Convert PDF to Text

Convert PDF files to text which can be used for various purposes such as indexing, searching, or analyzing the content of the PDF document. This enrichment is useful for applications that require the text content of a PDF file without the need for the original layout or formatting.

Parameters

The PDF to Text transformation has two required parameters:

  • Source Column: The column name containing the PDF files you want to extract text from. Defaults to content.
  • Destination Column: The column name that holds the extracted text. Defaults to text.

Usage

To use the PDF to Text transformation in Mantium, follow these steps:

  1. Configure the Source Column parameter by selecting the column that contains the PDF file to be converted.
  2. Configure the Destination Column parameter by specifying the name of the new column that will be created with the text data.
  3. Run the transformation by clicking the Save and Run Transforms button. The resulting dataset will have the specified PDF file converted to text and stored in the new column.

Example 1: Extracting Text Data from PDF Files

The video below demonstrates how to use the PDF to Text transformation in just a few seconds. If you prefer text, please continue reading.

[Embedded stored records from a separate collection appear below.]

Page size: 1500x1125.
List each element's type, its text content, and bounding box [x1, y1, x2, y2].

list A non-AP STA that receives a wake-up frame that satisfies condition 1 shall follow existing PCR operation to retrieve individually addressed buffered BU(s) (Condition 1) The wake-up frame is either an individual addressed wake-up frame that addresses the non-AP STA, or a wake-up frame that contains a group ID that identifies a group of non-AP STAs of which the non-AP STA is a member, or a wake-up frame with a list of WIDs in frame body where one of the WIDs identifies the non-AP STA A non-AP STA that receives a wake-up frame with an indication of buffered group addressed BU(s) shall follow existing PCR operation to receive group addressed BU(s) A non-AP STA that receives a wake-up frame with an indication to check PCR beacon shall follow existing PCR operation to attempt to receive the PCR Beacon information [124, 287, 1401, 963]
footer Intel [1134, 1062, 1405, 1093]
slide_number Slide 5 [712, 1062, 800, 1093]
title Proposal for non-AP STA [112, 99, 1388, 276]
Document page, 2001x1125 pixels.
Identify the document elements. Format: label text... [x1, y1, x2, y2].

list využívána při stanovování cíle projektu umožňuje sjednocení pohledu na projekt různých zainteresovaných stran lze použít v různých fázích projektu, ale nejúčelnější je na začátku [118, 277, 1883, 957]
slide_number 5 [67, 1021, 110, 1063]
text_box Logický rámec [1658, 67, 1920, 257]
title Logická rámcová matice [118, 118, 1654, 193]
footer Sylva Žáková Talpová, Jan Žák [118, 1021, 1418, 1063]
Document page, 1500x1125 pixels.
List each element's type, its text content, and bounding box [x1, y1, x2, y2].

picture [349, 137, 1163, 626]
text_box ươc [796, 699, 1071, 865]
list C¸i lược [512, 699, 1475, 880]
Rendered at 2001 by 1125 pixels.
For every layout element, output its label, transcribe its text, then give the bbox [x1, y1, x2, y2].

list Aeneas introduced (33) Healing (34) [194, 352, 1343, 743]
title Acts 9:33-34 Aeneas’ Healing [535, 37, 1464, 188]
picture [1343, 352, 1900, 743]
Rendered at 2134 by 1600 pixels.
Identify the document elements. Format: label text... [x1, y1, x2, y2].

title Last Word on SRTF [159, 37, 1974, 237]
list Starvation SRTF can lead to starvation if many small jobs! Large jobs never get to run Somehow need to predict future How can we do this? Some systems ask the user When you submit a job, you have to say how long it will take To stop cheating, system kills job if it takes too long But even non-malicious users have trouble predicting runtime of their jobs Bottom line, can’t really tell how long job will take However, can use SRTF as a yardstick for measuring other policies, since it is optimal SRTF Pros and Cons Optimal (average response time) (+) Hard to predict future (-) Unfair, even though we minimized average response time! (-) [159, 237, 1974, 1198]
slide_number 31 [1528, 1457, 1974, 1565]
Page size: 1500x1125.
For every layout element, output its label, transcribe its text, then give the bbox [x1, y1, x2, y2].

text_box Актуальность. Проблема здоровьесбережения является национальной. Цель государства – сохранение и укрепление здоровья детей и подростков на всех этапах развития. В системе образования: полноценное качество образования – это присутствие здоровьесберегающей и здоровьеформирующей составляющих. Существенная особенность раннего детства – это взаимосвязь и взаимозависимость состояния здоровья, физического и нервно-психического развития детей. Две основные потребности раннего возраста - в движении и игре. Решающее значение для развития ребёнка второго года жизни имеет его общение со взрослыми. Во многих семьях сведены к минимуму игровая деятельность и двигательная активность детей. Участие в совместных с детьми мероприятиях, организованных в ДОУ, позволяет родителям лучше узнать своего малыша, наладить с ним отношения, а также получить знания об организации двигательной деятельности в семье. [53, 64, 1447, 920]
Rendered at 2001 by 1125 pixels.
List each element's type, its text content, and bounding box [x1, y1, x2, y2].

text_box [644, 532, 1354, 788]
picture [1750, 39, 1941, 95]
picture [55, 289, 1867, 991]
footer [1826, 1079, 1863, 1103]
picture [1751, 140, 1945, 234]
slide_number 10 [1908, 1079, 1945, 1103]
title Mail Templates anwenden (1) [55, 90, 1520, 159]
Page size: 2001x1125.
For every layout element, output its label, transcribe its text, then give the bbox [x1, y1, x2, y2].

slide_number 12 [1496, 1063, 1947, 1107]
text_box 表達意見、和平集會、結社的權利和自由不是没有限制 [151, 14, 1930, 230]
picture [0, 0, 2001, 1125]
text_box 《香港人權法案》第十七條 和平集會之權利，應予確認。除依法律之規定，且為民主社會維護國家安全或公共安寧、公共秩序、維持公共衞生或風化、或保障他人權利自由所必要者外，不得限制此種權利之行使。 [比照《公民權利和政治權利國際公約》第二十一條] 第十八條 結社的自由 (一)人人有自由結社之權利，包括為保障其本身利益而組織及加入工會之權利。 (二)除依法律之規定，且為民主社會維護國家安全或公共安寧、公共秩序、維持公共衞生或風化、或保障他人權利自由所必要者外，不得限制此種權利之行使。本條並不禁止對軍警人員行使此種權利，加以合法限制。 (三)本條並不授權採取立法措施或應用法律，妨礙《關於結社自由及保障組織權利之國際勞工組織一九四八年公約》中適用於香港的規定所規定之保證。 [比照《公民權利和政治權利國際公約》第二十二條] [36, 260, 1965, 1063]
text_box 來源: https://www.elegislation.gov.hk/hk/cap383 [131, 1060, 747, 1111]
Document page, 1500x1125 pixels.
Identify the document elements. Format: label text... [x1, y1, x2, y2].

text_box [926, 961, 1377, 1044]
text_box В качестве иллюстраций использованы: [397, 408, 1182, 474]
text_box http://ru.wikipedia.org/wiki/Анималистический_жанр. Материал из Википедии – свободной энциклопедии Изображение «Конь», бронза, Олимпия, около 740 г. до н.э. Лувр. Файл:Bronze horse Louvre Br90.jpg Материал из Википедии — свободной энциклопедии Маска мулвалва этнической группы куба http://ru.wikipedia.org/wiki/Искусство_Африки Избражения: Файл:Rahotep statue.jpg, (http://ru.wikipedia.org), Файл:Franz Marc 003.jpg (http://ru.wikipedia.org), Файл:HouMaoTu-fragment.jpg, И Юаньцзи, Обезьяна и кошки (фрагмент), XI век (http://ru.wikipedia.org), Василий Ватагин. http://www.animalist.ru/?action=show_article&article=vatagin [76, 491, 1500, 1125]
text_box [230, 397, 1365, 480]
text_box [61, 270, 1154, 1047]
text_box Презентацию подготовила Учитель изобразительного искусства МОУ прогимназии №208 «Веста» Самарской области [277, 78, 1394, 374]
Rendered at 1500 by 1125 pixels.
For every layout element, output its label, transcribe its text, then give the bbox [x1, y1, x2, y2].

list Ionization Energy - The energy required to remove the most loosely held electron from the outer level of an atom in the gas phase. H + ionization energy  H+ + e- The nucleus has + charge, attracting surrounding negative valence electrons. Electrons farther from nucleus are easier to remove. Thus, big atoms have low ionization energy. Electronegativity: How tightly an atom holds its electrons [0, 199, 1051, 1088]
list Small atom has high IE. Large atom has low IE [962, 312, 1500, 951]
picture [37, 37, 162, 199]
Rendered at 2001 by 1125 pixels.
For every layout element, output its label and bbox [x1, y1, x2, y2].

Suppose we have a dataset with a column called 'PDF File' that contains PDF files in binary format:

PDF File
<PDF binary data>
<PDF binary data>

If we want to extract the text data from the PDF files and create a new column called 'Text Data', we can use the PDF to Text transformation. We would configure the transformation as follows:

  • Source Column: PDF File
  • Destination Column: Text Data

The resulting dataset would look like this:

PDF File, Text Data
<PDF binary data>, <Text extracted from PDF file>
<PDF binary data>, <Text extracted from PDF file>

As shown in the example above, the PDF to Text transformation can be a useful tool for extracting text data from PDF files and creating a text-based column in a dataset.